Objective - Reproduce verbatim the lines of the records below, from the line containing "elevation (m): 1300" up to and including the line containing "collectors: W. Williamson". Output those lines alone.

Supplied records -
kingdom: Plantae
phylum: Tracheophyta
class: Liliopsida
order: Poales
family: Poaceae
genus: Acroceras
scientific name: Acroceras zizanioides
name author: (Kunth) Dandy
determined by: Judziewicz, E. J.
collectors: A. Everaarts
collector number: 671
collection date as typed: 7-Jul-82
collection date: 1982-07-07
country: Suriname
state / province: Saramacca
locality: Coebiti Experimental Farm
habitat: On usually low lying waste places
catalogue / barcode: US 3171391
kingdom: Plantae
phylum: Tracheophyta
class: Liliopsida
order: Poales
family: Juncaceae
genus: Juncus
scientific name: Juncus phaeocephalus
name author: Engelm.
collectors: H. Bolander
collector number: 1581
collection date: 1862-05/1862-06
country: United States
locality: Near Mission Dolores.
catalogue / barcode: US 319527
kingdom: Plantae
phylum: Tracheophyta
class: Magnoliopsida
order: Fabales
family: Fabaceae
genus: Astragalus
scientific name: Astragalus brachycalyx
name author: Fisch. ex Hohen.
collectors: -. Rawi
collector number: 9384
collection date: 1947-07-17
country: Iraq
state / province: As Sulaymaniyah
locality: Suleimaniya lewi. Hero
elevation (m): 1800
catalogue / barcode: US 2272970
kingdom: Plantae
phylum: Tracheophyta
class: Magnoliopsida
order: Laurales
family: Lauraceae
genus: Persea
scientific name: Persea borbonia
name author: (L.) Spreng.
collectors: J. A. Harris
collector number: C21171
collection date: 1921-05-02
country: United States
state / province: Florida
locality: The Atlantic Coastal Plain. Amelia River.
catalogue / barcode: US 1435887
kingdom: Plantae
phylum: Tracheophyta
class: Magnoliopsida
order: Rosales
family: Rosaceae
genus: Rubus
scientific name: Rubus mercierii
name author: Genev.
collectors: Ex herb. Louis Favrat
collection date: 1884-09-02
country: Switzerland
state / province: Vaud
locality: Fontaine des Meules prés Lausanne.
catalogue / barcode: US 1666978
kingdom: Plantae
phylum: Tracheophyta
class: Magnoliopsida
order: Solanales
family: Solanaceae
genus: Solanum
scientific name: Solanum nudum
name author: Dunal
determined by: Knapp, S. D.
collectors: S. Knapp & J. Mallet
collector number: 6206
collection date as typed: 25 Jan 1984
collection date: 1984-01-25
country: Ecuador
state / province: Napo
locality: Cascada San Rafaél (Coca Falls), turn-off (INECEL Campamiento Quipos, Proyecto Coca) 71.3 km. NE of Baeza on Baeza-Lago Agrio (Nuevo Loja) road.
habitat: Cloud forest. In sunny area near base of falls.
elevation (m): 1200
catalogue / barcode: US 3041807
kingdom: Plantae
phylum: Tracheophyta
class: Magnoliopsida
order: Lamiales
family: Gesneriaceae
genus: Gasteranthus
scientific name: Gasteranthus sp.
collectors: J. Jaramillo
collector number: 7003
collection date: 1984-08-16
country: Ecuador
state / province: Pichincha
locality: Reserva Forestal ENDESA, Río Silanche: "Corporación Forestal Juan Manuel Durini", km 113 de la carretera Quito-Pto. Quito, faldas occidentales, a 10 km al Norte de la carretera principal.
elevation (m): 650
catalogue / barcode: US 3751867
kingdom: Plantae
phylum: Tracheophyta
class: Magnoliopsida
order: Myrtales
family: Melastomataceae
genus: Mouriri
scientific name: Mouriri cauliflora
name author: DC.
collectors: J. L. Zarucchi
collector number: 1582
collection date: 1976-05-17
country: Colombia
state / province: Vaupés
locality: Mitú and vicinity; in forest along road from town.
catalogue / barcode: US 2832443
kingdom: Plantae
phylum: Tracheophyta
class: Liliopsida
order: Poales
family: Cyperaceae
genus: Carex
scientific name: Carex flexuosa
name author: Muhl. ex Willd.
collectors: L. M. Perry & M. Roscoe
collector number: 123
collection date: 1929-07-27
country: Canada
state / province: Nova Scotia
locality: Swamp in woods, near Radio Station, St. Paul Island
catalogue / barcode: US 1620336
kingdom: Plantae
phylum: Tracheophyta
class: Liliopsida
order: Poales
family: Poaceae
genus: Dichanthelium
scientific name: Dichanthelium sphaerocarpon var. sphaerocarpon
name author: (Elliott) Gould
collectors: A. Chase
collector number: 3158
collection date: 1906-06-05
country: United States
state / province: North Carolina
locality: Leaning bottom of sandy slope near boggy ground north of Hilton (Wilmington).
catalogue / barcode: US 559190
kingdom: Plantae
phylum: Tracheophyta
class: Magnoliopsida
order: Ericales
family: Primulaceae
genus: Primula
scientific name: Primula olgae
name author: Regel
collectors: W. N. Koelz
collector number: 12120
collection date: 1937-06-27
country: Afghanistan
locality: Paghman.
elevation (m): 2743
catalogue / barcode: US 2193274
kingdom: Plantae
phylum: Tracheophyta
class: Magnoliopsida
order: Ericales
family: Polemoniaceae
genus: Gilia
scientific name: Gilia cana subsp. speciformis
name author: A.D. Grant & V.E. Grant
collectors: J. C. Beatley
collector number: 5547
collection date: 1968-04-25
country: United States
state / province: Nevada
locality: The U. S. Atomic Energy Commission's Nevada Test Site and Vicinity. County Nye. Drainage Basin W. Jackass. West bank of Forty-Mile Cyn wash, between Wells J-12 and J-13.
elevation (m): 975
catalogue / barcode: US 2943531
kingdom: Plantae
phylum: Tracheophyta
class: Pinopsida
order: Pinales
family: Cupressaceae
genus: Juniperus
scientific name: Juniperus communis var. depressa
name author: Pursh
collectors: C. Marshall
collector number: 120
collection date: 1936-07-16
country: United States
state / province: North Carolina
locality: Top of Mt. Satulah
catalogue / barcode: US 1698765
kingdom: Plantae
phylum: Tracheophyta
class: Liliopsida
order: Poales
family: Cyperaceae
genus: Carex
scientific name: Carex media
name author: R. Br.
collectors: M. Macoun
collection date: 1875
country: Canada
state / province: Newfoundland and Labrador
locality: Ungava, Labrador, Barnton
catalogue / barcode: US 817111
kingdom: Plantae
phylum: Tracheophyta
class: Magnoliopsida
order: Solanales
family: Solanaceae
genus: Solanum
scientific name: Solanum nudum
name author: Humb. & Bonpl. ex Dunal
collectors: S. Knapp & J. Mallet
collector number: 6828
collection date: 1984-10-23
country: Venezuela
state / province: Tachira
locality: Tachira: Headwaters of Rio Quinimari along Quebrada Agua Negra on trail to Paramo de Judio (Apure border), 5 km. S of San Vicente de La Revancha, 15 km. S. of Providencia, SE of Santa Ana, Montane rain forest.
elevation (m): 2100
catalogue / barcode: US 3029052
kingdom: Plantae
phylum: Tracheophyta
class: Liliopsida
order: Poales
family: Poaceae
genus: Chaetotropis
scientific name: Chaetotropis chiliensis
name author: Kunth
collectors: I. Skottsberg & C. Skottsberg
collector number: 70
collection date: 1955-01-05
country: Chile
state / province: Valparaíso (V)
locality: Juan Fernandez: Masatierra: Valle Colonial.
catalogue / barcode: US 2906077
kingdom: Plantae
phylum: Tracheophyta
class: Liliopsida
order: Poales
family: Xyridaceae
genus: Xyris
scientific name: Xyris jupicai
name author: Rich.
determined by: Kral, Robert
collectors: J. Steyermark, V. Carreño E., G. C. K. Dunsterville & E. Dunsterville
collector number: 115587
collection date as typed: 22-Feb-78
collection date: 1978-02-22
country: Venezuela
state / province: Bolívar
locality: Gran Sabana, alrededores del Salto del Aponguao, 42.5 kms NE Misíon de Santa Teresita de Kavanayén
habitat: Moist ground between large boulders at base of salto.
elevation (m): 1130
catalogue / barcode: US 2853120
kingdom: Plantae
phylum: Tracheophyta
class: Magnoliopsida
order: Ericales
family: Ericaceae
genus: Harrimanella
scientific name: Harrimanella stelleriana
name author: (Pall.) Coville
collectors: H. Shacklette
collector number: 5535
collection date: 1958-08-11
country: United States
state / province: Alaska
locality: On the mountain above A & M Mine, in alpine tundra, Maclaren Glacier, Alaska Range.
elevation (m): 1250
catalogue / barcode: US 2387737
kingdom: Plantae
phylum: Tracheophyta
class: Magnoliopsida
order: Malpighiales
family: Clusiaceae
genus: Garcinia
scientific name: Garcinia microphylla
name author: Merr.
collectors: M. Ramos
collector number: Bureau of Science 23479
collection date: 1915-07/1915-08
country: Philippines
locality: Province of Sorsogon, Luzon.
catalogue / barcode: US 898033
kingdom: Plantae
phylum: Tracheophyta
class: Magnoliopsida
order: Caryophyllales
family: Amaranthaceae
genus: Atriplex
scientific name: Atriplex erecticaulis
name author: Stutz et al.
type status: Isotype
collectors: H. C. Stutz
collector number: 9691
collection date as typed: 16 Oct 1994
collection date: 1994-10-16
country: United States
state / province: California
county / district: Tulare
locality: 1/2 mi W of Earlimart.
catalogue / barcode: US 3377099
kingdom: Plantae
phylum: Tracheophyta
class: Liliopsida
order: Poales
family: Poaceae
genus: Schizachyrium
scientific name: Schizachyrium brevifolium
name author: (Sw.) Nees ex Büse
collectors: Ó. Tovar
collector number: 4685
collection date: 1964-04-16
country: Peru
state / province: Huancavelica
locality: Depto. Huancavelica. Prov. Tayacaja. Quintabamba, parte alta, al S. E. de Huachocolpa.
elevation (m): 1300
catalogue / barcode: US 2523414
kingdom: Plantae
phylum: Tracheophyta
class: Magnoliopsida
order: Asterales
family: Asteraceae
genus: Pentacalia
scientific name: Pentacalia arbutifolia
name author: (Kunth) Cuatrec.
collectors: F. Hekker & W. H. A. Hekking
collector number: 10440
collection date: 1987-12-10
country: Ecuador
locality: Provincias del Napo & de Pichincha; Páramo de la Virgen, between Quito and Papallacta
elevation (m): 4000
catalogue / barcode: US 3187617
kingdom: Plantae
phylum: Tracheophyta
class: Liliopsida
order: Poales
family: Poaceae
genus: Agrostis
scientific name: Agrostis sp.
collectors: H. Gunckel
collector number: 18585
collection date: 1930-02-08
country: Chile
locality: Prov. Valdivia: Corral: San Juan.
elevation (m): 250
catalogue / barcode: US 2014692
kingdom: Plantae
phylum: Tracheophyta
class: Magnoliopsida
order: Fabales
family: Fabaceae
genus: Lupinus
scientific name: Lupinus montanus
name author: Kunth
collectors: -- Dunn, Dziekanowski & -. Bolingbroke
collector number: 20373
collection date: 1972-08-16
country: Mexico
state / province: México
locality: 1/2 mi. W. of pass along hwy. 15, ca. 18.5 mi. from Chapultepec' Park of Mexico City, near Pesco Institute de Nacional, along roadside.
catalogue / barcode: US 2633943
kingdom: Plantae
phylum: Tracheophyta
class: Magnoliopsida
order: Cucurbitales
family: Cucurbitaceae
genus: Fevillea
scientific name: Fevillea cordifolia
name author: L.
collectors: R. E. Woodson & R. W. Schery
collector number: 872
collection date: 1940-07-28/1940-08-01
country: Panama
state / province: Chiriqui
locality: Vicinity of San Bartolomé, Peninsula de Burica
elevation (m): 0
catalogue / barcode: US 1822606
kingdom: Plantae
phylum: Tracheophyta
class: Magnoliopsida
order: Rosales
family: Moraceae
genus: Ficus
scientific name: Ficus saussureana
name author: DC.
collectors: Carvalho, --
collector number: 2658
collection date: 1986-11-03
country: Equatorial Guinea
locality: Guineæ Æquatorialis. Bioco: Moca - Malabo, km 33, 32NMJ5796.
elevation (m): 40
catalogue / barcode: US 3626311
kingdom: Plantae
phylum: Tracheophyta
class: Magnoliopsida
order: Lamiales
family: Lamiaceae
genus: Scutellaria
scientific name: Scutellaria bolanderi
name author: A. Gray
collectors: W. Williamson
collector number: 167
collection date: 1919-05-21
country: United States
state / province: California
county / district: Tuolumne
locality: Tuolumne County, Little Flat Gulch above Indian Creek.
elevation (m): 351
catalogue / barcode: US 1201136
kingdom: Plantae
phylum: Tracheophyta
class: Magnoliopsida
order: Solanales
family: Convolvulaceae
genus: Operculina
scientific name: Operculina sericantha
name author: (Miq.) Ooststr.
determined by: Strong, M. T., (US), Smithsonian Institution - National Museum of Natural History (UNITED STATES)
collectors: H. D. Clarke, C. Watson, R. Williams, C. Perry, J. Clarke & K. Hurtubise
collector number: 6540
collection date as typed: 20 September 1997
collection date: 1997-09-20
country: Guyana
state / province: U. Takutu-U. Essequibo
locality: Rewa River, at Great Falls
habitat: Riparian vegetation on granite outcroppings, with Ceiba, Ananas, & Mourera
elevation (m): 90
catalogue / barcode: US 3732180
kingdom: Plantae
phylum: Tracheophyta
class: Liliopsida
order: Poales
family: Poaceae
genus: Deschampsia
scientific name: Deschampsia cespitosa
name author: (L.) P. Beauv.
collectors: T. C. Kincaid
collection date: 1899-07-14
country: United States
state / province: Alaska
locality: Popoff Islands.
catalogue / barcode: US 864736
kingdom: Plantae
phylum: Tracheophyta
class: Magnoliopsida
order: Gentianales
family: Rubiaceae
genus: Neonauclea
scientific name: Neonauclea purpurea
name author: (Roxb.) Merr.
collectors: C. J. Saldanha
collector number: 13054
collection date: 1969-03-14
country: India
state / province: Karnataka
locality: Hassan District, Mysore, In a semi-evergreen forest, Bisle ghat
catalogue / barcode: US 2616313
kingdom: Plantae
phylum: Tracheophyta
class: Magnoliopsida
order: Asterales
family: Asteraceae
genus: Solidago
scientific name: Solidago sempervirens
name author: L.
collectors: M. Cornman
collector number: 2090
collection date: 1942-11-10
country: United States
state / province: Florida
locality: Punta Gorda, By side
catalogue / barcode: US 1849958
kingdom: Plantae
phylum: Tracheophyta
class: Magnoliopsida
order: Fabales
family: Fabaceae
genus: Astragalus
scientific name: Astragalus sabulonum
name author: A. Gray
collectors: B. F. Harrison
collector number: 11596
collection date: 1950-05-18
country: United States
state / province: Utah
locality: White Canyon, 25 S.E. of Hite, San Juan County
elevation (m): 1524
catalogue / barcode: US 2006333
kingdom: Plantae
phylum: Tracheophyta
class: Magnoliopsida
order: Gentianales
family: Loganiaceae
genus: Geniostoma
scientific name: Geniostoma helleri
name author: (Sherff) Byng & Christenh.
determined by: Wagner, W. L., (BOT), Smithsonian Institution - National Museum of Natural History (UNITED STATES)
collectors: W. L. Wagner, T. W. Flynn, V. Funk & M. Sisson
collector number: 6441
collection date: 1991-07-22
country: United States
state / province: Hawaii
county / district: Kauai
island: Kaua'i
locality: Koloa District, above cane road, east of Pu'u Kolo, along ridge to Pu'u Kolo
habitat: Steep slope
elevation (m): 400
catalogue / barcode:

Task response -
elevation (m): 1300
catalogue / barcode: US 2523414
kingdom: Plantae
phylum: Tracheophyta
class: Magnoliopsida
order: Asterales
family: Asteraceae
genus: Pentacalia
scientific name: Pentacalia arbutifolia
name author: (Kunth) Cuatrec.
collectors: F. Hekker & W. H. A. Hekking
collector number: 10440
collection date: 1987-12-10
country: Ecuador
locality: Provincias del Napo & de Pichincha; Páramo de la Virgen, between Quito and Papallacta
elevation (m): 4000
catalogue / barcode: US 3187617
kingdom: Plantae
phylum: Tracheophyta
class: Liliopsida
order: Poales
family: Poaceae
genus: Agrostis
scientific name: Agrostis sp.
collectors: H. Gunckel
collector number: 18585
collection date: 1930-02-08
country: Chile
locality: Prov. Valdivia: Corral: San Juan.
elevation (m): 250
catalogue / barcode: US 2014692
kingdom: Plantae
phylum: Tracheophyta
class: Magnoliopsida
order: Fabales
family: Fabaceae
genus: Lupinus
scientific name: Lupinus montanus
name author: Kunth
collectors: -- Dunn, Dziekanowski & -. Bolingbroke
collector number: 20373
collection date: 1972-08-16
country: Mexico
state / province: México
locality: 1/2 mi. W. of pass along hwy. 15, ca. 18.5 mi. from Chapultepec' Park of Mexico City, near Pesco Institute de Nacional, along roadside.
catalogue / barcode: US 2633943
kingdom: Plantae
phylum: Tracheophyta
class: Magnoliopsida
order: Cucurbitales
family: Cucurbitaceae
genus: Fevillea
scientific name: Fevillea cordifolia
name author: L.
collectors: R. E. Woodson & R. W. Schery
collector number: 872
collection date: 1940-07-28/1940-08-01
country: Panama
state / province: Chiriqui
locality: Vicinity of San Bartolomé, Peninsula de Burica
elevation (m): 0
catalogue / barcode: US 1822606
kingdom: Plantae
phylum: Tracheophyta
class: Magnoliopsida
order: Rosales
family: Moraceae
genus: Ficus
scientific name: Ficus saussureana
name author: DC.
collectors: Carvalho, --
collector number: 2658
collection date: 1986-11-03
country: Equatorial Guinea
locality: Guineæ Æquatorialis. Bioco: Moca - Malabo, km 33, 32NMJ5796.
elevation (m): 40
catalogue / barcode: US 3626311
kingdom: Plantae
phylum: Tracheophyta
class: Magnoliopsida
order: Lamiales
family: Lamiaceae
genus: Scutellaria
scientific name: Scutellaria bolanderi
name author: A. Gray
collectors: W. Williamson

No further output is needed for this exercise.